» Activity
Copy out each record that follows exactly, and omit any picture you find.

*** Opening Input ***

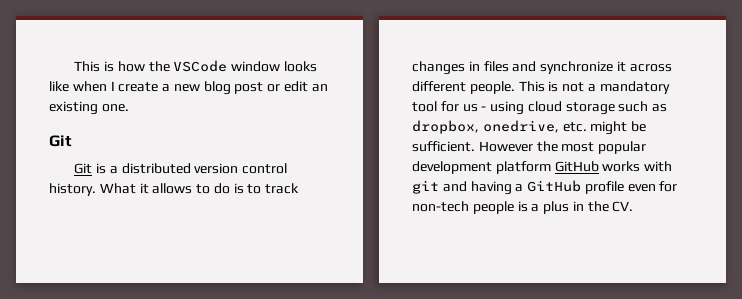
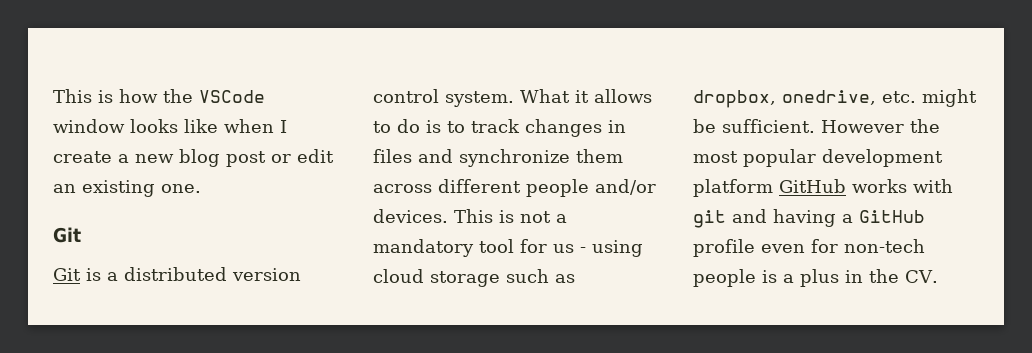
[49,183,96,196] history. -> [445,91,514,107] system.
[616,61,626,72] it -> [576,149,623,163] them
[469,81,515,94] people. -> [526,179,656,197] [373,209,448,223] people and/or devices.

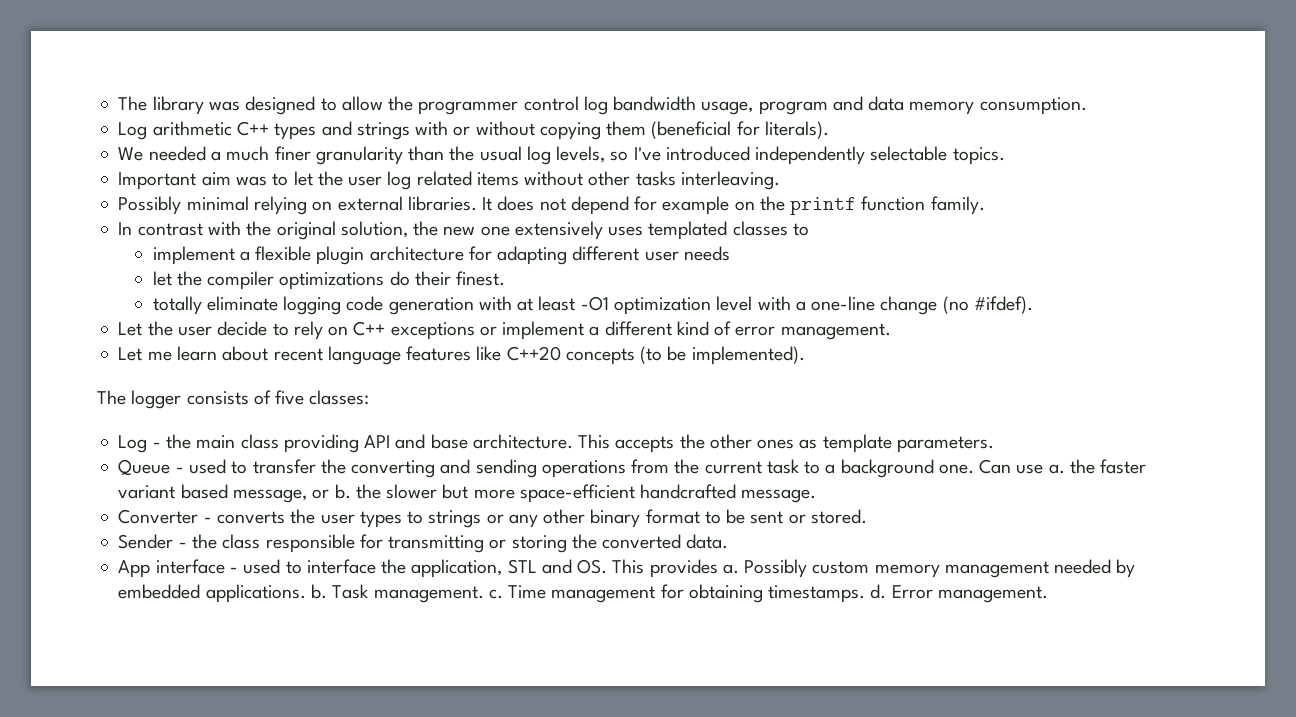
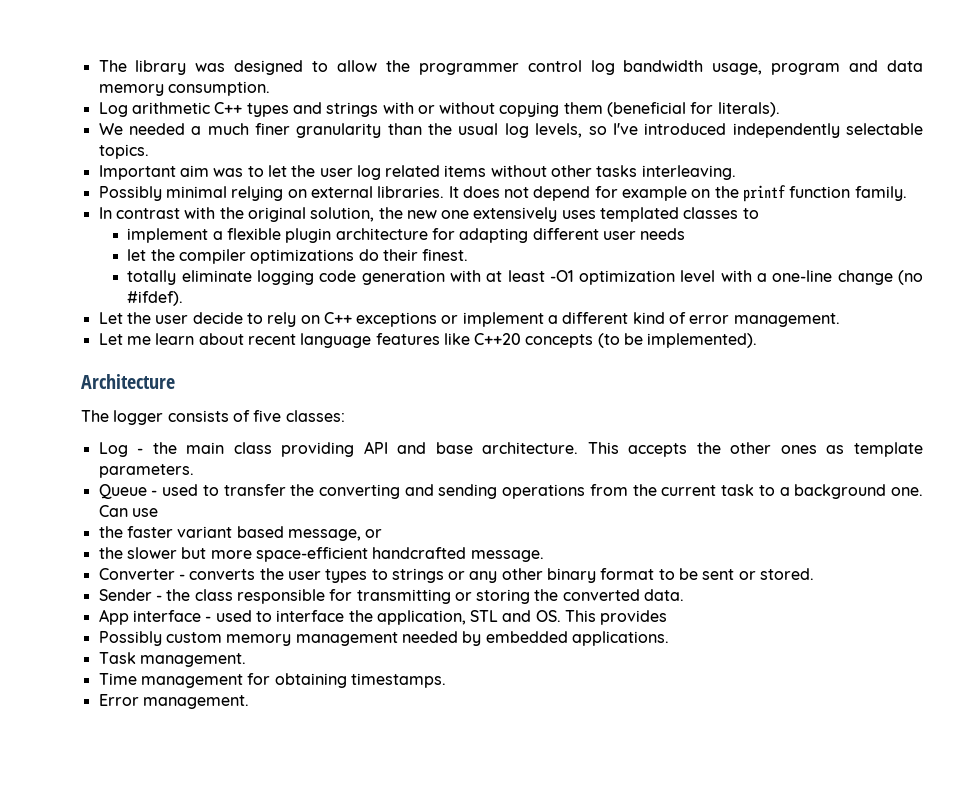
(805, 355) none -> [81,374,175,389] // Architecture
[1048,464,1065,474] a. -> (158, 512) //
[334,484,351,499] b. -> (383, 533) //
[722,564,739,574] a. -> (668, 617) //
[310,584,327,599] b. -> (669, 638) //
[488,589,503,599] c. -> (246, 660) //
[870,584,887,599] d. -> (446, 680) //

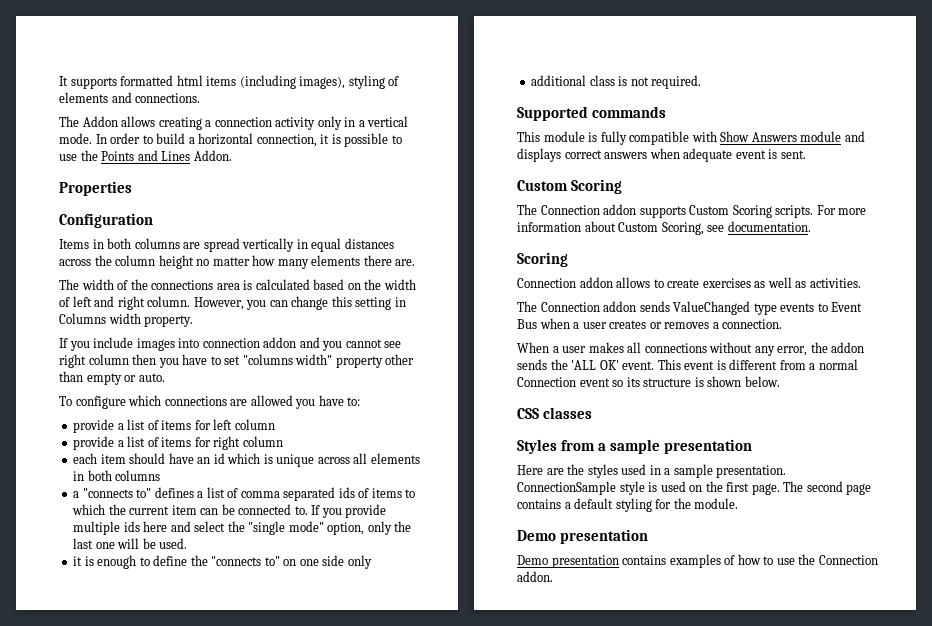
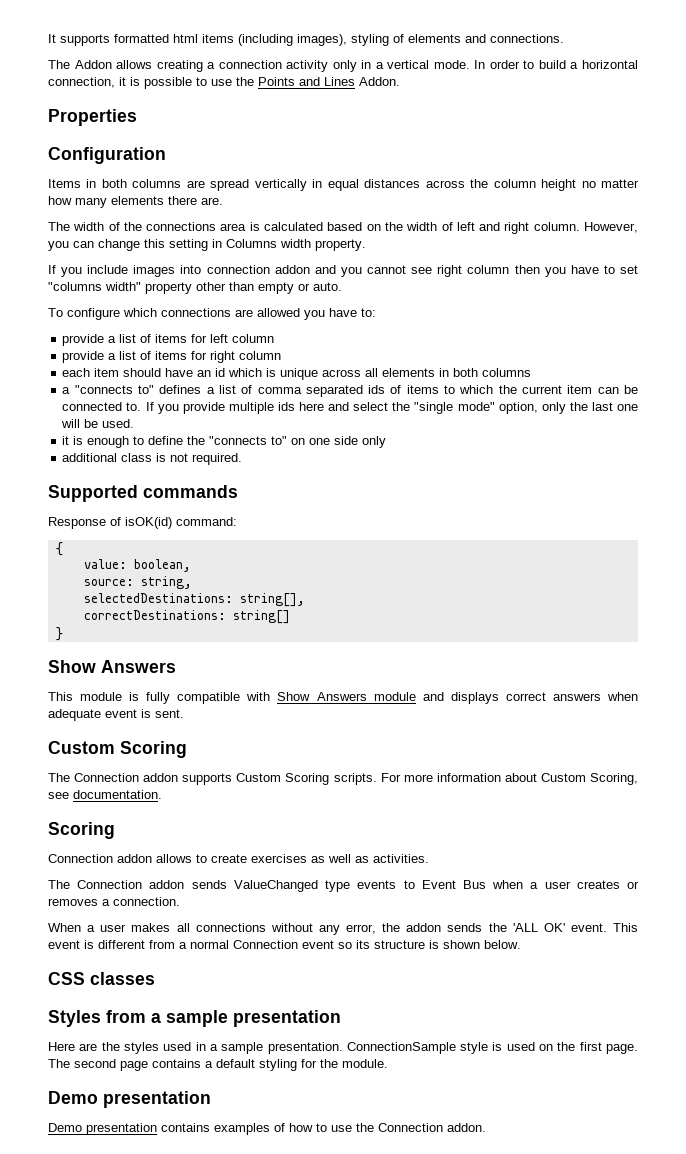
(666, 112) none -> [48,517,237,529] [55,542,63,556] [83,559,191,572] [83,576,192,589] [83,593,305,607] [83,610,290,624] [55,627,63,641] [48,660,176,673] // Response of isOK(id) command: // { // value: boolean, // source: string, // selectedDestinations: string[], // correctDestinations: string[] // } // Show Answers

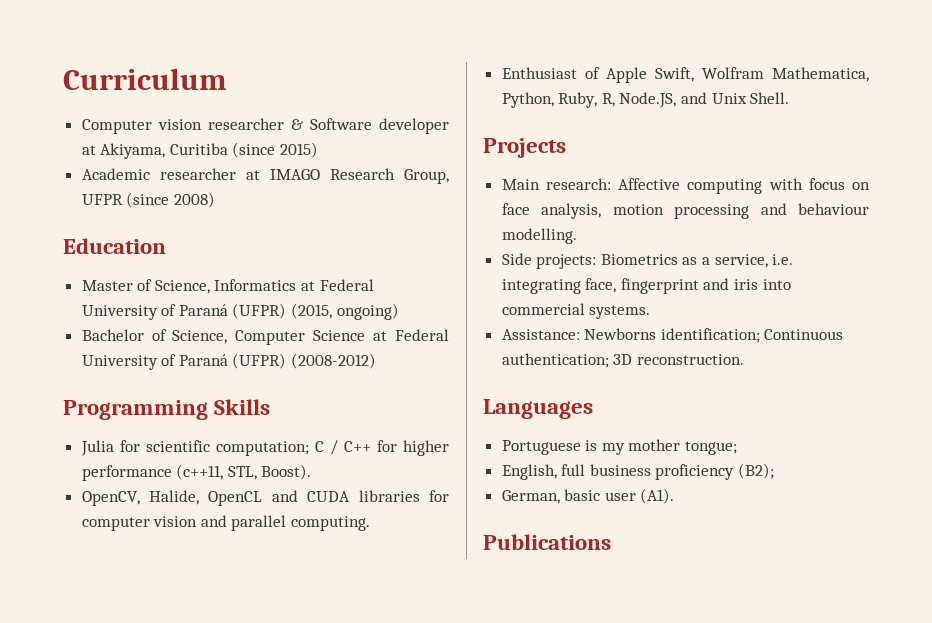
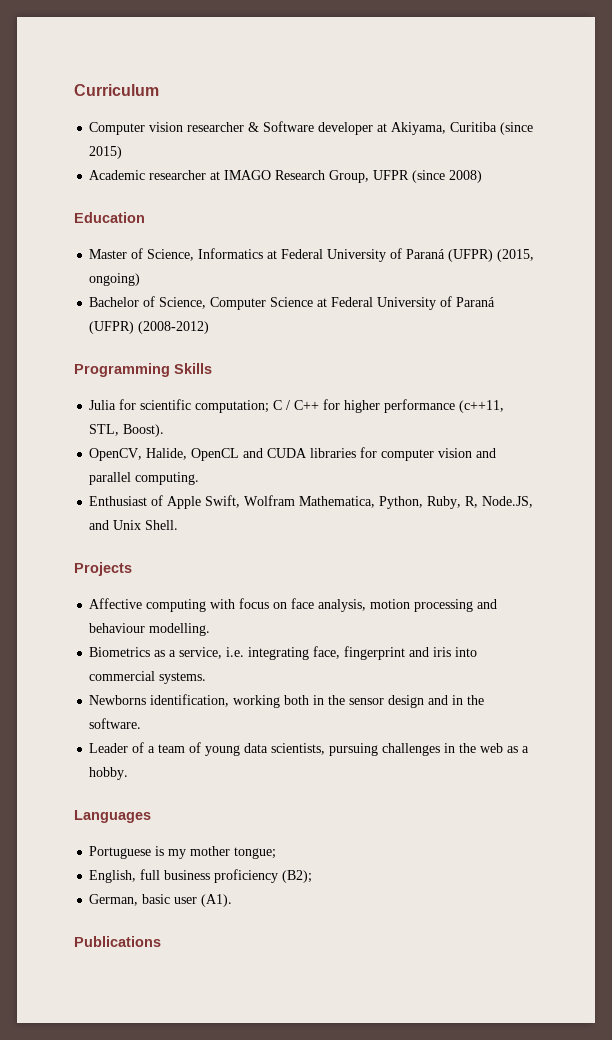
[501,178,611,190] Main research: -> (132, 569) none
[501,253,597,269] Side projects: -> (211, 629) none
[501,328,844,343] [501,353,744,368] Assistance: Newborns identification; Continuous authentication; 3D reconstruction. -> [89,694,485,708] [89,718,142,729] [89,742,530,756] [89,767,129,780] Newborns identification, working both in the sensor design and in the software. // Leader of a team of young data scientists, pursuing challenges in the web as a hobby.

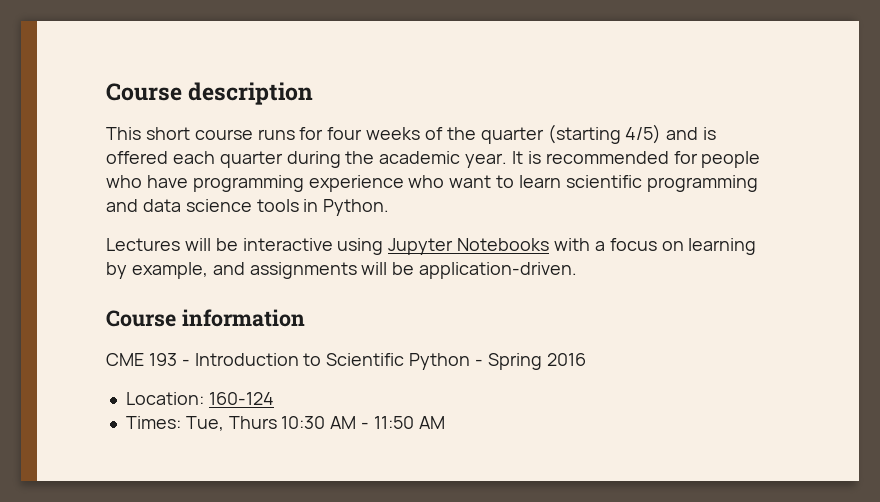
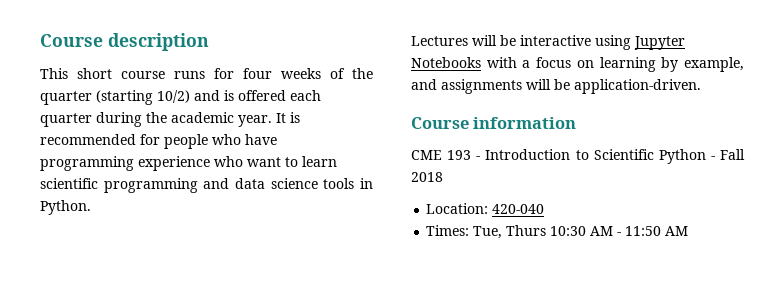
[625,124,662,144] 4/5) -> [157,90,190,103] 10/2)
[487,353,586,370] Spring 2016 -> [720,149,745,160] [411,172,443,182] Fall 2018
[208,392,274,405] 160-124 -> [492,204,545,214] 420-040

*** Closing Input ***

» Problem solution
[49,183,96,196] history. -> [445,91,514,107] system.
[616,61,626,72] it -> [576,149,623,163] them
[469,81,515,94] people. -> [526,179,656,197] [373,209,448,223] people and/or devices.

(805, 355) none -> [81,374,175,389] // Architecture
[1048,464,1065,474] a. -> (158, 512) //
[334,484,351,499] b. -> (383, 533) //
[722,564,739,574] a. -> (668, 617) //
[310,584,327,599] b. -> (669, 638) //
[488,589,503,599] c. -> (246, 660) //
[870,584,887,599] d. -> (446, 680) //

(666, 112) none -> [48,517,237,529] [55,542,63,556] [83,559,191,572] [83,576,192,589] [83,593,305,607] [83,610,290,624] [55,627,63,641] [48,660,176,673] // Response of isOK(id) command: // { // value: boolean, // source: string, // selectedDestinations: string[], // correctDestinations: string[] // } // Show Answers

[501,178,611,190] Main research: -> (132, 569) none
[501,253,597,269] Side projects: -> (211, 629) none
[501,328,844,343] [501,353,744,368] Assistance: Newborns identification; Continuous authentication; 3D reconstruction. -> [89,694,485,708] [89,718,142,729] [89,742,530,756] [89,767,129,780] Newborns identification, working both in the sensor design and in the software. // Leader of a team of young data scientists, pursuing challenges in the web as a hobby.

[625,124,662,144] 4/5) -> [157,90,190,103] 10/2)
[487,353,586,370] Spring 2016 -> [720,149,745,160] [411,172,443,182] Fall 2018
[208,392,274,405] 160-124 -> [492,204,545,214] 420-040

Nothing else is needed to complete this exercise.